Task directions | For each line below, write it out exactly as it appears.

Records |

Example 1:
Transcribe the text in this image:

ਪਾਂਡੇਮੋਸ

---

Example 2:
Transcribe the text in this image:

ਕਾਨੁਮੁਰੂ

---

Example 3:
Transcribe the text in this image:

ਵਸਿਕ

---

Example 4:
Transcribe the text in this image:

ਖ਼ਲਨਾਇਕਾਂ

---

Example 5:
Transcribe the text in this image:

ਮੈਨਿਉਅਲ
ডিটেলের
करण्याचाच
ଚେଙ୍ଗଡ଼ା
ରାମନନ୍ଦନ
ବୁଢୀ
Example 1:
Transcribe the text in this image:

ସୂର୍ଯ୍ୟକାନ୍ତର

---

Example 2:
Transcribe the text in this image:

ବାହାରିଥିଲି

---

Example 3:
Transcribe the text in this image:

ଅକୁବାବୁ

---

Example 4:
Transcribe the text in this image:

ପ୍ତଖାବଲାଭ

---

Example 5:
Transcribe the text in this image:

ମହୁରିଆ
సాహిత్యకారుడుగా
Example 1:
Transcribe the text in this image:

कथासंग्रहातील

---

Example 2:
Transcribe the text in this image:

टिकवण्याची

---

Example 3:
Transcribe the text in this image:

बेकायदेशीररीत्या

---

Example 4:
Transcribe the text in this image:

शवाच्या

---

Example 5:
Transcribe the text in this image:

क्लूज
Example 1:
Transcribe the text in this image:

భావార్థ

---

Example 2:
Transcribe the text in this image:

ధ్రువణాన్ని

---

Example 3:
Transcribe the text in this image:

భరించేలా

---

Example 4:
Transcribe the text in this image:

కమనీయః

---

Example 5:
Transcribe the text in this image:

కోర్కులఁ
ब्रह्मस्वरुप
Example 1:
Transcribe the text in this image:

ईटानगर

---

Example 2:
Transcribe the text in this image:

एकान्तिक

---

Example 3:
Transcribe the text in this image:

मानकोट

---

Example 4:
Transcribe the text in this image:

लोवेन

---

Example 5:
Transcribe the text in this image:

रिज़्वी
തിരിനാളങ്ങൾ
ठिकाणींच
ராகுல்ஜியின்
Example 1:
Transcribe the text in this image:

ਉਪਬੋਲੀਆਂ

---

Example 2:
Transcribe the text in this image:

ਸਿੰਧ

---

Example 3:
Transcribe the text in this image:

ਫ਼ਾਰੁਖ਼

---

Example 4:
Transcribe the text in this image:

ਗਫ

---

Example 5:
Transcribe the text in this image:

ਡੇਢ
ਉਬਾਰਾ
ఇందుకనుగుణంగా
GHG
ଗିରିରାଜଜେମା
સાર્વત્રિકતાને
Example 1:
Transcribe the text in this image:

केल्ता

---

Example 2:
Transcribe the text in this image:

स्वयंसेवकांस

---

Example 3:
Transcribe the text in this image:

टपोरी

Answer box |
Example 1:
Transcribe the text in this image:

ਪਾਂਡੇਮੋਸ

---

Example 2:
Transcribe the text in this image:

ਕਾਨੁਮੁਰੂ

---

Example 3:
Transcribe the text in this image:

ਵਸਿਕ

---

Example 4:
Transcribe the text in this image:

ਖ਼ਲਨਾਇਕਾਂ

---

Example 5:
Transcribe the text in this image:

ਮੈਨਿਉਅਲ
ডিটেলের
करण्याचाच
ଚେଙ୍ଗଡ଼ା
ରାମନନ୍ଦନ
ବୁଢୀ
Example 1:
Transcribe the text in this image:

ସୂର୍ଯ୍ୟକାନ୍ତର

---

Example 2:
Transcribe the text in this image:

ବାହାରିଥିଲି

---

Example 3:
Transcribe the text in this image:

ଅକୁବାବୁ

---

Example 4:
Transcribe the text in this image:

ପ୍ତଖାବଲାଭ

---

Example 5:
Transcribe the text in this image:

ମହୁରିଆ
సాహిత్యకారుడుగా
Example 1:
Transcribe the text in this image:

कथासंग्रहातील

---

Example 2:
Transcribe the text in this image:

टिकवण्याची

---

Example 3:
Transcribe the text in this image:

बेकायदेशीररीत्या

---

Example 4:
Transcribe the text in this image:

शवाच्या

---

Example 5:
Transcribe the text in this image:

क्लूज
Example 1:
Transcribe the text in this image:

భావార్థ

---

Example 2:
Transcribe the text in this image:

ధ్రువణాన్ని

---

Example 3:
Transcribe the text in this image:

భరించేలా

---

Example 4:
Transcribe the text in this image:

కమనీయః

---

Example 5:
Transcribe the text in this image:

కోర్కులఁ
ब्रह्मस्वरुप
Example 1:
Transcribe the text in this image:

ईटानगर

---

Example 2:
Transcribe the text in this image:

एकान्तिक

---

Example 3:
Transcribe the text in this image:

मानकोट

---

Example 4:
Transcribe the text in this image:

लोवेन

---

Example 5:
Transcribe the text in this image:

रिज़्वी
തിരിനാളങ്ങൾ
ठिकाणींच
ராகுல்ஜியின்
Example 1:
Transcribe the text in this image:

ਉਪਬੋਲੀਆਂ

---

Example 2:
Transcribe the text in this image:

ਸਿੰਧ

---

Example 3:
Transcribe the text in this image:

ਫ਼ਾਰੁਖ਼

---

Example 4:
Transcribe the text in this image:

ਗਫ

---

Example 5:
Transcribe the text in this image:

ਡੇਢ
ਉਬਾਰਾ
ఇందుకనుగుణంగా
GHG
ଗିରିରାଜଜେମା
સાર્વત્રિકતાને
Example 1:
Transcribe the text in this image:

केल्ता

---

Example 2:
Transcribe the text in this image:

स्वयंसेवकांस

---

Example 3:
Transcribe the text in this image:

टपोरी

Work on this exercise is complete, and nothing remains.